Poori and Panner butter masala

Poori

Ingredients
Atta - 2 cups
Warm Water - 1 cup
Salt - 3/4 tsp
Oil for deep frying

Method

Mix the flour and salt in a bowl. Add water and make a stiff dough without any cracks. Cover the bowl and set aside for 30 minutes(optional) Making a stiff dough would result in puffy pooris.Divide the dough into round balls of equal size. Roll each ball into a thin round using a rolling pin. Sprinkle a little wheat flour for dusting if you feel the dough is sticking on to the surface.
Heat the oil (piping hot) drop a poori gently, press with a slotted spoon which would allow the poori to puff up like a balloon. Flip the poori on the other side and fry for a few seconds.
Serve hot with any curry, we usual prefer potato one, this time I try it with panner curry. 



Paneer butter masala

Ingredients:
250 gms paneer
3 medium sized onions
2 tsp ginger-garlic paste
Whole garam masala (cinnamon sticks, cardamom pods, cumin seeds, cloves)
2 tsps red chilli powder
4 ripe tomatoes
3-5 tbsps cashewnut
1/2 tsp coriander powder
1/4 tsp turmeric powder
1/2 tsp kasuri methi (dry fenugreek leaves)
1 1/2 tsp garam masala powder
salt to taste
3 tbsps butter
Small amount of cream
Coriander leaves for garnish


Method
Heat the pan pour some oil, add the onion fry for few minutes then add tomatoes fry for about 5 minutes (do not fully cook). Before you turn off the stove add cashew nuts. Once it cools grind them into smooth paste. 
Aside from this, peel the skin of some tomatoes and grind to smooth paste. 

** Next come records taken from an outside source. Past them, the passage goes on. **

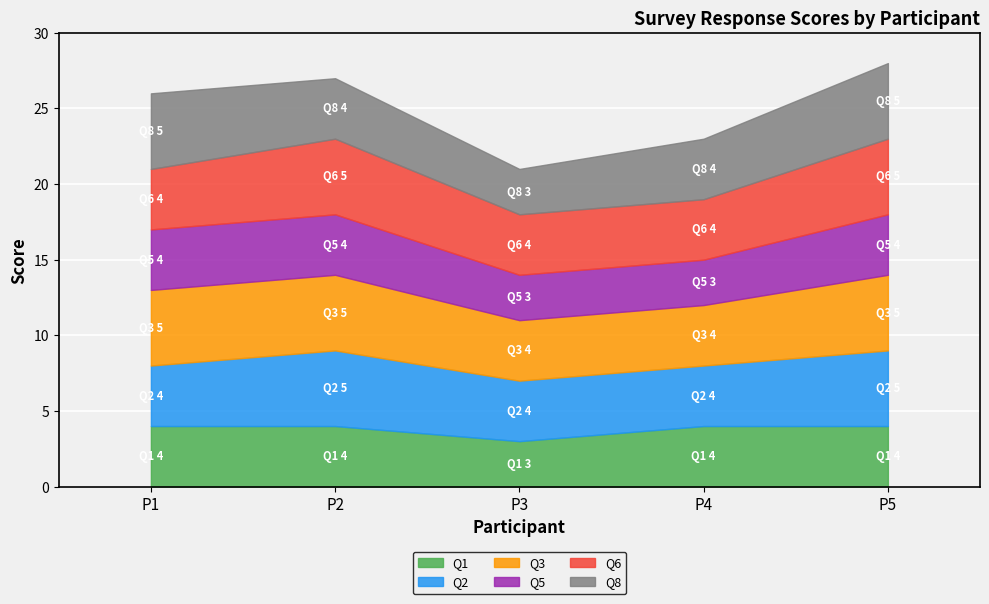

The Q5 series shows 1 at P3. True or false?

False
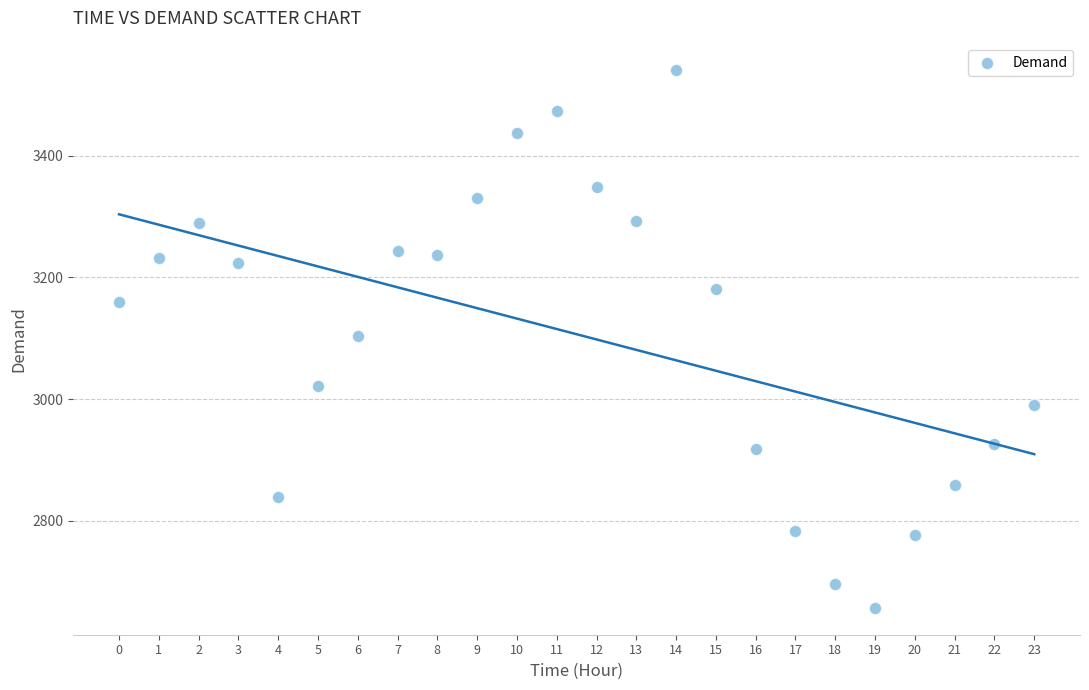

What is the range of Y values (max minus min)?

883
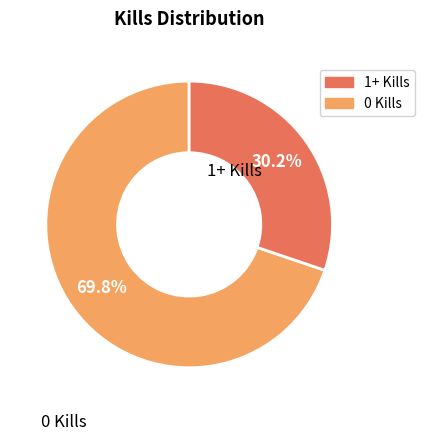

Is there a majority slice in this chart?

Yes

Heat a tbsp of ghee and fry the paneer cubes to golden brown, keep aside. In a pan/kadhai heat 3 tbps of butter on medium low flame. Add whole garam masala one by one, then add ginger-garlic paste fry for few minutes then add the tomoto paste, increase the flame to medium and fry it till oil leaks separate from the tomatoes, stirring frequently. Cover with lid. Add chilli, turmeric, and coriander powder, and salt to taste. Pour some water combine well.
After few minutes add kasoori methi and garam masala powder. Simmer the flame and let it cook till the gravy has a thick consistency. Add fried paneer, mix gently. Finally add cream two minutes before turning off the flame.

Let it sit for at least 10 minutes and garnish with freshly chopped coriander before serving.
Serve hot with rotis, paranthas or naan.